Part of the task of creating great art and music is the way that extremes and contrasts can be experienced at once, as with light and dark, chaotic yet organized, passionate yet restrained, and sad but beautiful.


----------



## Bulldog (Nov 21, 2013)

julide said:


> What's the point... i don't think any other performance will reveal anything about such a barren work.


Barren? I feel the work is quite rich. Listen again - maybe you've been hearing the wrong work.


----------



## Axter (Jan 15, 2020)

Ekim the Insubordinate said:


> I am quite happy with my recording by Takuo Yuasa leading the Adelaide Symphony Orchestra on ABC Classics.


This is my favourite recording as well.


----------



## Nereffid (Feb 6, 2013)

For the adventurous, there's saxophonist Colin Stetson's post-rock "reimagining" of the symphony - an album titled "Sorrow". I like it - it's certainly not a replacement for the original but a good piece in its own right.


----------



## CnC Bartok (Jun 5, 2017)

Separation, Motherhood, loss of a child. Yeah, right, pretty barren stuff.....

I have just Zinman and Wit. I don't have a strong preference, but I do find Dawn Upshaw quite compelling, although maybe that's just down to hearing that one first.

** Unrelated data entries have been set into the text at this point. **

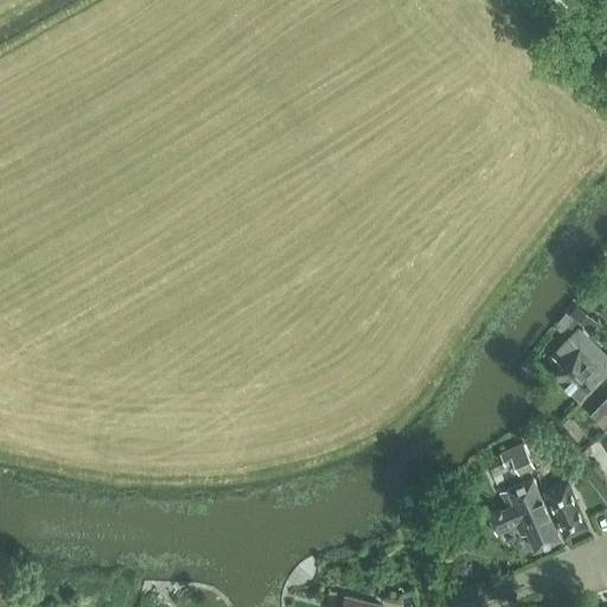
[(569,312),(588,327),(595,319),(576,304),(569,312)]
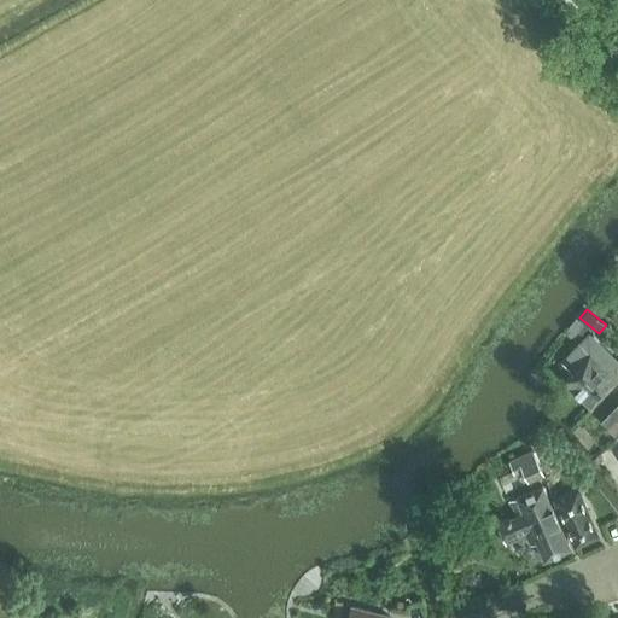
[(575,336),(584,324),(576,318),(567,328),(575,336)]
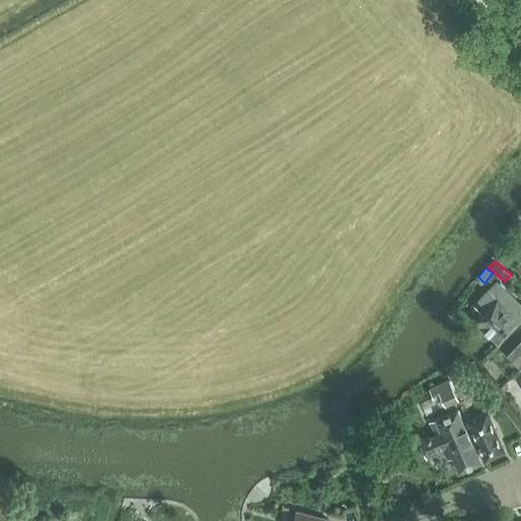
[(520,305),(496,281),(477,299),(486,308),(475,320),(499,342),(520,319),(520,305)]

I suspect we all need to be in the right mood for this piece. It can be quite harrowing, especially at the first hearing of "Mamo, nie płacz"...Gets me every time.


----------



## cello suite (Jul 31, 2018)

Granate said:


> If you can tolerate non-operatic voices on microphone, the Penderecki and Beth Gibbons recording is a landmark for its sound quality and arresting emotions brought up by the orchestra and especially the singer.


Agree. I was able to find this wonderful live performance (uploaded Sept. 14th, 2019 to YouTube) and listened to it this morning. I thought that her voice fit quite well with the piece.


----------



## perdido34 (Mar 11, 2015)

The RPO recording conducted by Simonov is excellent, if hard to find, and the soprano is better than Upshaw's thin voice.


----------



## cello suite (Jul 31, 2018)

perdido34 said:


> The RPO recording conducted by Simonov is excellent, if hard to find, and the soprano is better than Upshaw's thin voice.


I found an upload of it released on the Alto label (ALC1204), and agree. :tiphat:


----------